Ok long story short(ish) lol...kids dad in prison..in n out a lot...only wants to really see one boy (idiotic i know) and really only reason is to upset me that he wants to see them at all. He is aweful...i mean aweful. Tells my boy not to listen to my live in bf of 3 years that ive been friends w for over 10 years..told my son hes goung to beat up my bf..my boys love my bf..hes been a constant in thier lives for years now. And it upsets my son when his father talks lke that..my kids are very… read more
I didn't have money for a lawyer and ended up filing myself. And won. And you have way more to hand to judge than I did. Be brave and stand tall for those kiddos! Hugs!
I don't know what state you're in but they have free legal services at time and he will still have to pay child support.

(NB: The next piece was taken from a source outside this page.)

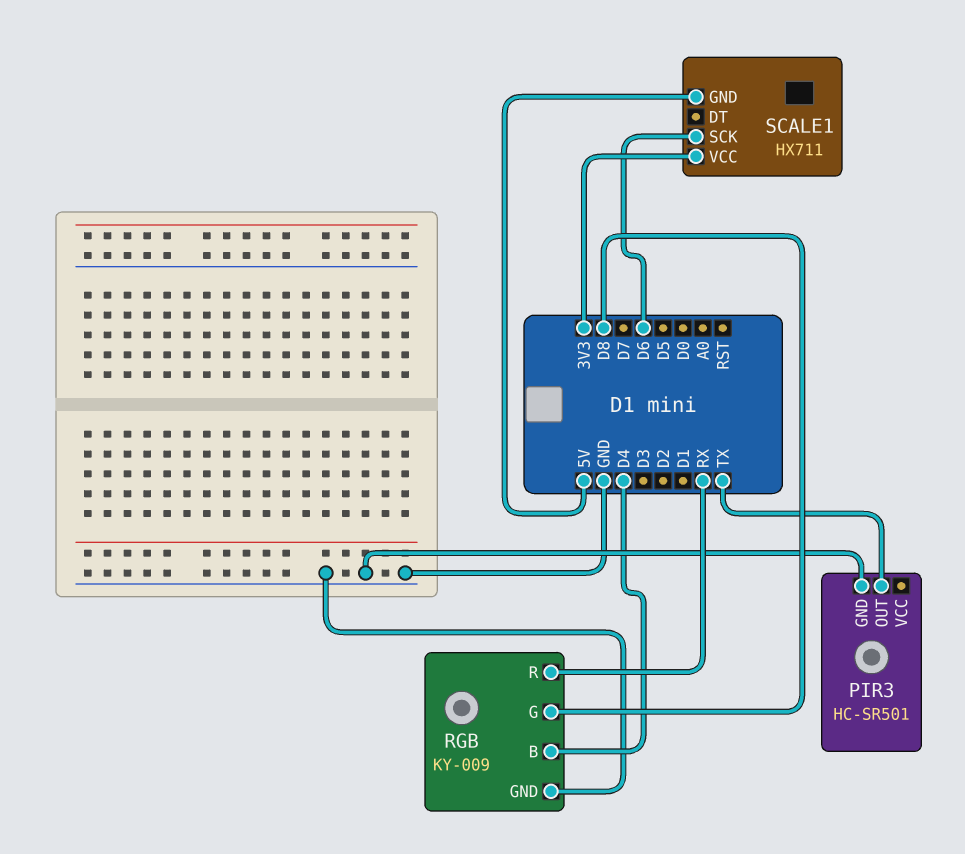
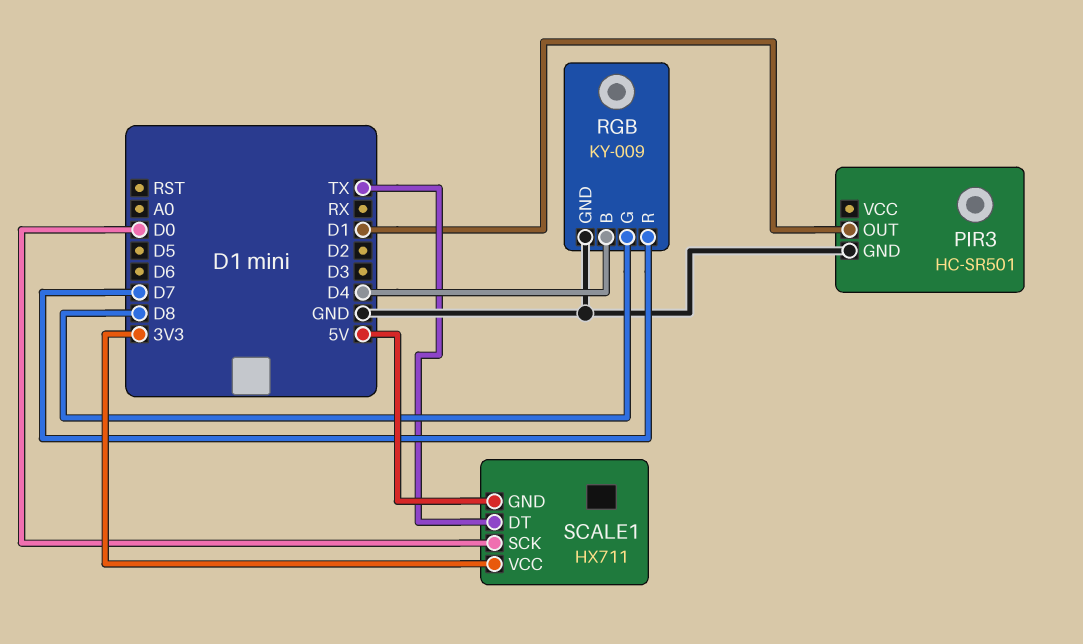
PIR3 pin OUT: TX -> D1
RGB pin R: RX -> D7
SCALE1 pin DT: none -> TX
SCALE1 pin SCK: D6 -> D0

You should not be allowing those kids around him. Get a restraining order. File for full custody. Whatever you have to do to keep him out of the picture. It isnt in the kids best interest.
I def dont bad mouth...have an older son who sees on his own. Have a restraining order. Hes mentally abusive to them...well to the one he actually cares to see. He teaches them violence...been thru the court thing for over 10 years now...so i know what kind of joke it is..child support is a joke..wont even waste my time there. Don't want it..rather just have him have nothing to do with them. One can't even talk. But really there needs to be some kind of something done about violent people. I get it is hard to prove mental abuse..and there is going to be people who take kids away for no reason ..i mean i have a case...just no money for a laywer..judges will listen to a lawyer as a professional courtesy..but not to a caring patent..i know what ur saying but i can't let him around when he gets out..my kids nd i have worked so hard to get them to progress..he will disrupt their life.
I know this might rub the wrong way but I wish someone had told me this so I could figure it out earlier and get some peace about it.
The courts are ridiculous when it comes to deciding what's best for the kids. They will let people like your kids dad have visitation and even partial custody of them. They have so many cases, they can't sort through all the BS. Unless he is a child molester or has physically abused one of them, they will still allow him to have them. The free legal people don't do much and take forever. Child support might be much less than you hoped it would be. These are just the realities. Don't waste your time trying to fight something that isn't going to really get any better. You could waste your whole life doing that.
For long term peace, you will need to learn how to live without immediate contact - get a restraining order if you have to. Certainly arrange for a third party to take the kids to him for visitation or change of custody time. Block out anything he says or does as much as you can. Give the drama no room to live in your life. When your kids come to you saying he's going to beat up the bf this and that, you can explain why that is not a good choice to make when you're frustrated or jealous about something. What the consequences would be for someone who made that choice. Talk them through it. Really lead by example in your own life. Never bad mouth him. They will come to see him for everything they should not be or do and look to you for an example of what is right and respect you. They will be so much better off in life for being able to see both sides of the coin.